▶ _ASSIGNED TASK 1_
Can you retype the workers' compensation article from "In his decision, McMonagle" to "the judge adds."?
▶ _ASSIGNED TASK 2_
How would the workers' compensation article go on from its last sentence? Write the next part.

▶ _PASSAGE_
───

Ohio employers could share refunds totaling $861 million if a court decision holding that the state workers' compensation fund overcharged employers is upheld.
Judge Richard J. McMonagle of Cuyahoga County Common Pleas Court (Cleveland) made such a ruling March 3 and will hold a hearing on the decision March 14.
James DeRoche, a partner at Seaman Garson L.L.C., Cleveland, says McMonagle could finalize the decision that day or shortly afterwards.
The decision was a response to a class-action lawsuit first filed in 2007.
In his decision, McMonagle ruled that the Ohio Bureau of Workers' Compensation knowingly charged inequitable rates to some employers.
“ …the evidence that has been established since the preliminary injunction displays that the BWC was aware of the inequity in the system; was aware it was violating the statutory mandate; and was aware that the non-group employers were charged excessive premiums dating back to 1991,” McMonagle says.
“By charging non-group employers excess premiums that the BWC knowingly created inequity, the BWC engaged in a course of conduct that it knew violated the very purpose of the statute,” the judge adds.
“We definitely intend to appeal,” says Bill Teets, BWC communications director. “As far as the group-rating program, it rewards small companies for getting together and maintaining safer workplaces.”
Teets contends, “The decision is based on the concept that BWC fund was enriched by the way the group rating program at the time was set up. We disagree. We don't believe the plaintiffs suffered any harm that entitled them to restitution.”
More than 270,000 of the 300,000 employers in the class defined by the court would get refunds if the decision is sustained, DeRoche and Teets agreed.
DeRoche said that a BWC appeal just to the next highest state-appellate court would delay the refunds for a year; an appeal to the state's highest court would mean the refunds would be delayed up to two years.
“It depends on what the state wants to do,” DeRoche says. “Whether the BWC wants to be stubborn, or whether it wants to pay the people the money back that they are owed promptly,” he said.

───

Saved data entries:
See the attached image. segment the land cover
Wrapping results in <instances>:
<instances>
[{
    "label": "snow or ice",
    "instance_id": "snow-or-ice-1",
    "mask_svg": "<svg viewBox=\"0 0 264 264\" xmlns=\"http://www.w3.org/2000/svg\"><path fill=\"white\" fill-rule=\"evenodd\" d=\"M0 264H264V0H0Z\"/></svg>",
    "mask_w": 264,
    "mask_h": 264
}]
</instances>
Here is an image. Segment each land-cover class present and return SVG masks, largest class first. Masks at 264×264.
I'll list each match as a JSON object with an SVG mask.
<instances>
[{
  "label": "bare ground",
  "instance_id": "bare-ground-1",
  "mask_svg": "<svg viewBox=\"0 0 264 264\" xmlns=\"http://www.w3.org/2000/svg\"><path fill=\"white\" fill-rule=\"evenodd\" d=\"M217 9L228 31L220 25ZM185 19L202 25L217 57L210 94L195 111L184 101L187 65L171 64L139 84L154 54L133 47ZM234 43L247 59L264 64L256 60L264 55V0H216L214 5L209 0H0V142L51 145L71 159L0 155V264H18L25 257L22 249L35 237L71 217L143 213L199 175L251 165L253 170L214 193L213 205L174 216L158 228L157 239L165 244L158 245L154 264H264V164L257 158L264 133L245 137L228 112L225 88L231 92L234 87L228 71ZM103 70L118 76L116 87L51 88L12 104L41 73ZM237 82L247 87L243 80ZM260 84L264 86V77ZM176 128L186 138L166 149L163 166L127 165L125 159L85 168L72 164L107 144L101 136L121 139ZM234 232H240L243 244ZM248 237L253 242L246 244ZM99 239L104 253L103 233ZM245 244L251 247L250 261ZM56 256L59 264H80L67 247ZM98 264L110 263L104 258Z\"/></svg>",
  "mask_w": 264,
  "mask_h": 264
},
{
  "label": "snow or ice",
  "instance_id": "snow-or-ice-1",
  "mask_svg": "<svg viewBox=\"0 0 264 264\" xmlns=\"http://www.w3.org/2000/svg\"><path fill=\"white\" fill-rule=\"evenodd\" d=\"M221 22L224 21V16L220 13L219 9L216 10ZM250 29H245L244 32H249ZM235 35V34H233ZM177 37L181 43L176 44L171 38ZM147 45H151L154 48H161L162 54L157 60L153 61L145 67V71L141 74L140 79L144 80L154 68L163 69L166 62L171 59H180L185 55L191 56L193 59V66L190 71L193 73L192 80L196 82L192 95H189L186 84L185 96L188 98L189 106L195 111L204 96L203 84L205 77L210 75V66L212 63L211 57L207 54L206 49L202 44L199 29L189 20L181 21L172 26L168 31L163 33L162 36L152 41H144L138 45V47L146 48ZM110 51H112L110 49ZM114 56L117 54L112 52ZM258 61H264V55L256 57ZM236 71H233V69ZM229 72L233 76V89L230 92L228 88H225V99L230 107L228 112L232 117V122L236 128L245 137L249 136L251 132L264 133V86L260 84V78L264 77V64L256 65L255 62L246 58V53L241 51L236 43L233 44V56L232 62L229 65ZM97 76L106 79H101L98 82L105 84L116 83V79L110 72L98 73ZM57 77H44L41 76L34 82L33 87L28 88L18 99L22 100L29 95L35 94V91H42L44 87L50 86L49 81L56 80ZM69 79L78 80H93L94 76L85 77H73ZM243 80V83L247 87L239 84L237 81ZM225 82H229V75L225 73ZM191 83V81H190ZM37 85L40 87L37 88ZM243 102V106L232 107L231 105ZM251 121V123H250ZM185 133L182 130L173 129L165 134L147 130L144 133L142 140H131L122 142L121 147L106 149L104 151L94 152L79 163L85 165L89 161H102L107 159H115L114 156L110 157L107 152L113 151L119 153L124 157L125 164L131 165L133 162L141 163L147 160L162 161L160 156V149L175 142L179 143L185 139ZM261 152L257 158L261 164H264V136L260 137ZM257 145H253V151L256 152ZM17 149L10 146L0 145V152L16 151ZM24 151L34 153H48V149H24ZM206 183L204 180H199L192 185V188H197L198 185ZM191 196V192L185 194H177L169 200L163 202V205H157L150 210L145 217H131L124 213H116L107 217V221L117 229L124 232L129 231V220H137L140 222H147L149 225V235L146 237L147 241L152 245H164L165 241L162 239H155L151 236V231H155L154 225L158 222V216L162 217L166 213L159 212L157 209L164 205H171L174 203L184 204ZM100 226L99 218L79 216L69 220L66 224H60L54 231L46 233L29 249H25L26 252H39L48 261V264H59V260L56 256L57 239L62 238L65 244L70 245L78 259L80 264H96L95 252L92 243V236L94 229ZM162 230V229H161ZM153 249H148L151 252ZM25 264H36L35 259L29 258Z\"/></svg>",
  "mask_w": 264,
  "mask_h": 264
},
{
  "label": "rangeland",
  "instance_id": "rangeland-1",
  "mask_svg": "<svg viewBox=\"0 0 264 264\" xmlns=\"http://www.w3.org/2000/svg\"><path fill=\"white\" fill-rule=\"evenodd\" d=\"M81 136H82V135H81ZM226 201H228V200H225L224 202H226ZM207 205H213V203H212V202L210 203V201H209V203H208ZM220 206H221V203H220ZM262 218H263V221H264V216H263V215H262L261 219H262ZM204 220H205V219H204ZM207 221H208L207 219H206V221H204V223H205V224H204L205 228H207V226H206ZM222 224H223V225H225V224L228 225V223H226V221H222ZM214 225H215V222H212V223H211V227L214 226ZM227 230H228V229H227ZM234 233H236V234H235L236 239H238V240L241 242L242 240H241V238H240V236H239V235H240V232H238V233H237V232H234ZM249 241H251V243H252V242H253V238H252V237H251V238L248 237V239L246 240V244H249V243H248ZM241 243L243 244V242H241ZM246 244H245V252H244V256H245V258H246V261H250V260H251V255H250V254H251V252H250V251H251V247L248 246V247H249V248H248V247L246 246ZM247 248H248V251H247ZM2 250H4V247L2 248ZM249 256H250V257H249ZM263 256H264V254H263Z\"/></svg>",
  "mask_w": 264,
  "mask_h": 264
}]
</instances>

───

▶ _RESPONSE BOX 1_
In his decision, McMonagle ruled that the Ohio Bureau of Workers' Compensation knowingly charged inequitable rates to some employers.
“ …the evidence that has been established since the preliminary injunction displays that the BWC was aware of the inequity in the system; was aware it was violating the statutory mandate; and was aware that the non-group employers were charged excessive premiums dating back to 1991,” McMonagle says.
“By charging non-group employers excess premiums that the BWC knowingly created inequity, the BWC engaged in a course of conduct that it knew violated the very purpose of the statute,” the judge adds.

▶ _RESPONSE BOX 2_
DeRoche cites a PowerPoint presentation to the court indicating that the “BWC has a surplus of over $7.9 billion even after taking a contingent liability charge of $854 million due to our lawsuit.”
He says the surplus substantially exceeds the BWC's own guidelines.
But Teets disagrees. He says the BWC maintains its surplus in order to stabilize rates in the face of high-claims years, potential high medical costs and the fact that WC claims have a long tail.
Teets notes that the BWC is currently dealing with some claims dating back to the 1940s.
DeRoche says that some claimants will get perhaps $250, but others up to $50,000, and others up to $1 million. The largest payment will be $1.6 million.
He says 77,000 employers will get more than $1,000, and 50,891 employers stand to get over $2,000.
Teets defended the state. He said that during the period covered by the lawsuit, from July 2001 to June 2009, claims costs for the plaintiffs in the class exceed premiums paid by $861 billion, and the BWC's net assets declined by $2.5 billion.
But DeRoche said that argument “completely missed the point; they are talking at cross-purposes.”
DeRoche says the BWC argument “is completely irrelevant to the issue as to whether they overcharged some employers for the coverage during the period.